— Лягушонок, — засмеялись вокруг.
Мучители недалеко разбежались, конечно, ведь это так интересно: понаблюдать за потасовкой двух девчонок.
— Хватит, чего вы тут столпились! Глазеете! Уходите! Чтобы я больше никого не видел рядом с рыжей, а то приду и уши надеру! Каждому!
Девчонка в руках сводной сумасшедшей уже откровенно истерила, рыдала навзрыд.
— Инна, — почти ласково прошептал я,— отпусти, ты ведь добрая девочка. Не уподобляйся ей.
Тонкие пальчики разжались, по щекам с редкими бледными конопушками покатились слезы. Заплаканная, с перекособоченной, кое-где разорванной одеждой, торчащими в разные стороны рыжими спиралями волос, она вызвала еще больше брезгливой жалости.
— Быстро все разошлись! Или я сейчас прямиком к директору пойду!
Только, помнится, к директору обратился не я, а мама той девочки, которую трепала Лягушонок. Типа хулиганка напала на ее ангела. И мне долго пришлось объяснять всем ситуацию, что ангел с крысиными хвостиками во многом сама виновата.
Нельзя безнаказанно унижать Лягушонка, она мало кому это спускала.
По правде говоря, она только мне это спускала, и то не всегда.
Вскоре все малолетние истязатели разбежались, на стадионе остались только я, Инна, и ее толстый дружок.
Лягушонок вдруг бросилась ко мне и обняла за талию, словно благодаря, мокрое от слез личико прислонилось к груди, будто я ей действительно близкий человек, любимый старший брат. Худые плечи рыжей безобразины продолжали вздрагивать, не в силах успокоиться, она смешно шмыгала носом. Моя брезгливость только увеличилась, тогда мне совсем не понравилось быть ее спасителем. Невольно отстранил от себя плачущую нелепость.
— Ну, все, Лягушонок, перестать реветь, пойдем домой… Сама небось задиралась, кого угодно достанешь своим змеиным языком!
— Они первыми начали обзываться, — недовольно насупилась Инна.
— И что, обязательно отвечать?!
— Обязательно! — убежденно ответила рыжая, грозно сверкнув болотными глазами. — Я не хочу быть жалкой.
В ней всегда было слишком много гордыни…
— Ладно, пойдем домой, ты тоже беги, пухлый…
— Я Коля, — вдруг набычился он.
Чего-то в центре позорного круга не выказывал свой характер. Задним числом каждый может быть смелым.
— Да хоть Толя, по правде говоря, мне начхать.
Рыжая снова блеснула зелеными глазищами, сейчас, наверное, и мне достанется, что посмел обидеть ее дружка.
— Не зови его пухлым!
— А то что?! И мне вцепишься в волосы…
— Я буду звать тебя тухлым.
— Договорились, — нагло улыбнулся я, — пошли домой, родители волнуются.
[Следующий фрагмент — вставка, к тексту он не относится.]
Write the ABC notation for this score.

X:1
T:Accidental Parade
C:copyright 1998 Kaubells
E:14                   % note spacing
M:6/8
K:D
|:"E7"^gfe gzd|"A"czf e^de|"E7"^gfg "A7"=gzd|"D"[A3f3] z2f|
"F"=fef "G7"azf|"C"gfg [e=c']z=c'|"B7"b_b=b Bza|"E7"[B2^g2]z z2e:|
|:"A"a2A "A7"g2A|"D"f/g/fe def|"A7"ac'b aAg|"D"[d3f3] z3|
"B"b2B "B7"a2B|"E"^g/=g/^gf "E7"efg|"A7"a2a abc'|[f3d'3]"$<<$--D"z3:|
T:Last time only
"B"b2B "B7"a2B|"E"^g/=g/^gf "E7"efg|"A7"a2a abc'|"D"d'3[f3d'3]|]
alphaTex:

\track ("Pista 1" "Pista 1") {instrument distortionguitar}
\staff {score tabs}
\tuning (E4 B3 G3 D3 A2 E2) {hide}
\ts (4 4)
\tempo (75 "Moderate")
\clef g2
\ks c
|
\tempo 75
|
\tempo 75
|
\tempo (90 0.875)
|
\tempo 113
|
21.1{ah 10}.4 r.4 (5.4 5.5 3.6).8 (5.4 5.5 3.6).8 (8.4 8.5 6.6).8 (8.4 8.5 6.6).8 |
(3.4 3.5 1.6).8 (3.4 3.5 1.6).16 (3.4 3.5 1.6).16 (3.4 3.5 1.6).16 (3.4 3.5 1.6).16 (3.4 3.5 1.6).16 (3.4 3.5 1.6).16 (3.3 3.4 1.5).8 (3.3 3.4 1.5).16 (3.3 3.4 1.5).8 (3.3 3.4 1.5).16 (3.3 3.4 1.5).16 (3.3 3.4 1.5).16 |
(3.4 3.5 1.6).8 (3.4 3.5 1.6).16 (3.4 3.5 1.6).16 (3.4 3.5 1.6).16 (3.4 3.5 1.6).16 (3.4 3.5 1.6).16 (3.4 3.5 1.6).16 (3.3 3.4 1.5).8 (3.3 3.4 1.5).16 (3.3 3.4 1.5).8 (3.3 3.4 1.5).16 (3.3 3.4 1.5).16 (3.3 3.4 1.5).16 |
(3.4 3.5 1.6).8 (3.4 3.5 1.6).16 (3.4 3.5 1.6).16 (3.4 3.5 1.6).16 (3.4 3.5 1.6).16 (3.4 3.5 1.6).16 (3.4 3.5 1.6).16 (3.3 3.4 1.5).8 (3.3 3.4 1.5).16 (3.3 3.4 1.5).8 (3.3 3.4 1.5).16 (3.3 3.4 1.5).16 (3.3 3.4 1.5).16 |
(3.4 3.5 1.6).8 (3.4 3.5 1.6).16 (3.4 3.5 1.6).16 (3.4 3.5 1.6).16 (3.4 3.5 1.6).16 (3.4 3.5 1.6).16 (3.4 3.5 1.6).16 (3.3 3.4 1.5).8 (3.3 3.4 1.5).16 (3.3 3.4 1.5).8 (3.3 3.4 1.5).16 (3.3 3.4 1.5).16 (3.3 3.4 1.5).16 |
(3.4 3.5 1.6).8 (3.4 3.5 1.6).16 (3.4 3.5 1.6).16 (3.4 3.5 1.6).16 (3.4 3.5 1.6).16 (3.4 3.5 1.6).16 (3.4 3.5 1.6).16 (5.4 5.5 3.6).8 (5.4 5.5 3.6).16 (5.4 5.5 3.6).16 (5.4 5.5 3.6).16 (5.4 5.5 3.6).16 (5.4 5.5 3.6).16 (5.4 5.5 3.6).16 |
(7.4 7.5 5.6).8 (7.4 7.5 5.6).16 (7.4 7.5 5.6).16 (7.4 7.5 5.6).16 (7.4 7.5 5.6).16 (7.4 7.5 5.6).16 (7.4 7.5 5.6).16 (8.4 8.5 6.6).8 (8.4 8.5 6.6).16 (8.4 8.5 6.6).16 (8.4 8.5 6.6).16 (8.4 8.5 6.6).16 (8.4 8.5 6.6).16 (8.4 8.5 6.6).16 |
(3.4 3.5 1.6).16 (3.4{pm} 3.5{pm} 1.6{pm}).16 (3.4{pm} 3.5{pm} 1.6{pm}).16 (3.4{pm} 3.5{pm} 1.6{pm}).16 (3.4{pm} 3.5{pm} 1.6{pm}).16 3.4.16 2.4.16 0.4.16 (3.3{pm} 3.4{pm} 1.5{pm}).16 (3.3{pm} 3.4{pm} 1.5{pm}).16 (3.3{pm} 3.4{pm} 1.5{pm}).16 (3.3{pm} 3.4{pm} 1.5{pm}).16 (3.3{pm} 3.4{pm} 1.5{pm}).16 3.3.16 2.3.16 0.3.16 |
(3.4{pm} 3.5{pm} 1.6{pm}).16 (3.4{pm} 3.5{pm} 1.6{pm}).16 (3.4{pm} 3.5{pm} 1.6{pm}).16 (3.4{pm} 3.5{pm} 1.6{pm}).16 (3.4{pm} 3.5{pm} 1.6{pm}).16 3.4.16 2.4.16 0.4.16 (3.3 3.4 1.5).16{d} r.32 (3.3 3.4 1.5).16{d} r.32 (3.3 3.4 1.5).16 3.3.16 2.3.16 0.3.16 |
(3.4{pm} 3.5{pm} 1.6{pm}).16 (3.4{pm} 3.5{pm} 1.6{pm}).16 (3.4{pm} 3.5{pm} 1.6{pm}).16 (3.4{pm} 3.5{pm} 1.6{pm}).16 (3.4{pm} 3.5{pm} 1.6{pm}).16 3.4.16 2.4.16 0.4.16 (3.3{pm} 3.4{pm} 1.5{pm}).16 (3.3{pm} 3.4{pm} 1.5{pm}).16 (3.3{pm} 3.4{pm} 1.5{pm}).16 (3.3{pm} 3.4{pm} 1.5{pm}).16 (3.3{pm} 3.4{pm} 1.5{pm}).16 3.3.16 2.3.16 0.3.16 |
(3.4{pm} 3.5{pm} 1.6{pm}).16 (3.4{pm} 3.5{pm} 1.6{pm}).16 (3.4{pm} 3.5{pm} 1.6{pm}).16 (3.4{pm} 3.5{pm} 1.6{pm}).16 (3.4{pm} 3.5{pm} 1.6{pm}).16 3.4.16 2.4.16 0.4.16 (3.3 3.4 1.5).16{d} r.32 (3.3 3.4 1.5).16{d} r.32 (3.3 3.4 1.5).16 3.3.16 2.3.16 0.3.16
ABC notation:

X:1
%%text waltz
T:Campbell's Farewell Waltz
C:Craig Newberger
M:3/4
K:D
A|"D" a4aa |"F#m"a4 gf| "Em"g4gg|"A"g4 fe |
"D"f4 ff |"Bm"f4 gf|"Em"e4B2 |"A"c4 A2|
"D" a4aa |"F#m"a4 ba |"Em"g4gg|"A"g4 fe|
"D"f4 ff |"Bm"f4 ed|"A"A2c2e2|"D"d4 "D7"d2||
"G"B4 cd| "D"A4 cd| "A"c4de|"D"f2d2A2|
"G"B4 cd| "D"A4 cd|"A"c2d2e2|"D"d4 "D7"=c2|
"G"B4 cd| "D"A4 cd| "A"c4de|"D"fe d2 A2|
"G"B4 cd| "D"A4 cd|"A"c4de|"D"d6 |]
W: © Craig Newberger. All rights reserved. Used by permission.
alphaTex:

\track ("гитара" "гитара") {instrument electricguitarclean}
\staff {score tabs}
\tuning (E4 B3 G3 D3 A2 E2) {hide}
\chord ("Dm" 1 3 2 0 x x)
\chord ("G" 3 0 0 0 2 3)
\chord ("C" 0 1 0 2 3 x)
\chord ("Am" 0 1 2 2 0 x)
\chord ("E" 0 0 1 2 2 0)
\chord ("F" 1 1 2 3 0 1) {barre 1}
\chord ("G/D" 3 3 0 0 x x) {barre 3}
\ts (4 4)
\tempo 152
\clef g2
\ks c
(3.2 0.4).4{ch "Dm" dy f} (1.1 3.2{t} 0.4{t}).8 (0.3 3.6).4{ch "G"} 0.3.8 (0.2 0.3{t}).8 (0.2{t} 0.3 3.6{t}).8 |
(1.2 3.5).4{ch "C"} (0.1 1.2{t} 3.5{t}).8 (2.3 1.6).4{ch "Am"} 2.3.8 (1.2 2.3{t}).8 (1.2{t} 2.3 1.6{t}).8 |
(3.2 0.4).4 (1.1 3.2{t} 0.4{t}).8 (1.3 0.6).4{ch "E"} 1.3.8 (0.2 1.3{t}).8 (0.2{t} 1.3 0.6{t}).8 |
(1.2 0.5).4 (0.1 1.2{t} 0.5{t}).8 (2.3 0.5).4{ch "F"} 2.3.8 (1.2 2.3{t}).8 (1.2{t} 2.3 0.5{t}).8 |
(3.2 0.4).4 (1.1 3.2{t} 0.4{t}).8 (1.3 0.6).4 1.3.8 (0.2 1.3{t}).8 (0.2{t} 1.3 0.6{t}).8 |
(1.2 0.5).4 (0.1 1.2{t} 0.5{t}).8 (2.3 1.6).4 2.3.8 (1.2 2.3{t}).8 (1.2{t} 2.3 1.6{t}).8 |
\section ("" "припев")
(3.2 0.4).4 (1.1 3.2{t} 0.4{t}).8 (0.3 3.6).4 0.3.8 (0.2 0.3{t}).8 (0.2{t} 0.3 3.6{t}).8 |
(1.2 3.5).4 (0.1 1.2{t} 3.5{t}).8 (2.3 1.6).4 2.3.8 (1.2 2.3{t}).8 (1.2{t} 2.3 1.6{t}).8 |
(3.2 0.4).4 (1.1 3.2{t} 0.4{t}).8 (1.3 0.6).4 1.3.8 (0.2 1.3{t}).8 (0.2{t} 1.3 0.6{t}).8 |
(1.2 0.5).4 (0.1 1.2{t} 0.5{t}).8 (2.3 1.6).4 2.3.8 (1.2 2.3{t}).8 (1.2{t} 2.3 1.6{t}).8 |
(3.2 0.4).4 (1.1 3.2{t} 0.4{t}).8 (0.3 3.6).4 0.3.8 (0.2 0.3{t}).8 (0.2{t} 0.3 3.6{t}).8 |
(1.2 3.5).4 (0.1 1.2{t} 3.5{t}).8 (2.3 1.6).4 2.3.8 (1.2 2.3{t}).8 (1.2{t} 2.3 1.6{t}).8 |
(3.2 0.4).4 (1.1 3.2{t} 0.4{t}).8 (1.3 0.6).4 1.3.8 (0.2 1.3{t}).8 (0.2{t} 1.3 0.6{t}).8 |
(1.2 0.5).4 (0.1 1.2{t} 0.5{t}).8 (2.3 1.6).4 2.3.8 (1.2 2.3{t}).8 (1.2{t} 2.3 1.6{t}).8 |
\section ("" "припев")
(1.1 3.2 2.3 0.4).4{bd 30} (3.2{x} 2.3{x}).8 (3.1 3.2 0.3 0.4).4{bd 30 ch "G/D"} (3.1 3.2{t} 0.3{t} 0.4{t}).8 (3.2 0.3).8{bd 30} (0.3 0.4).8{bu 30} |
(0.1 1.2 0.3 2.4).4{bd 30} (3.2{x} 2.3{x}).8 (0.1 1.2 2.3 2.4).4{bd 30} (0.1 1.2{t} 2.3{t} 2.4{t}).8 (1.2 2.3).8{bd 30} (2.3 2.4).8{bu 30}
Но звала она меня по-другому, чаще всего с большой иронией Мистером Совершенством, а еще главным занудой нашей семьи, предводителем всех зазнаек, сэром пунктуальностью, победителем номинации идеальный костюм и до блеска натертые ботинки. А еще многими-многими другими эпитетами… Всех не перечислить. В этом отношении у нее была неиссякаемая фантазия.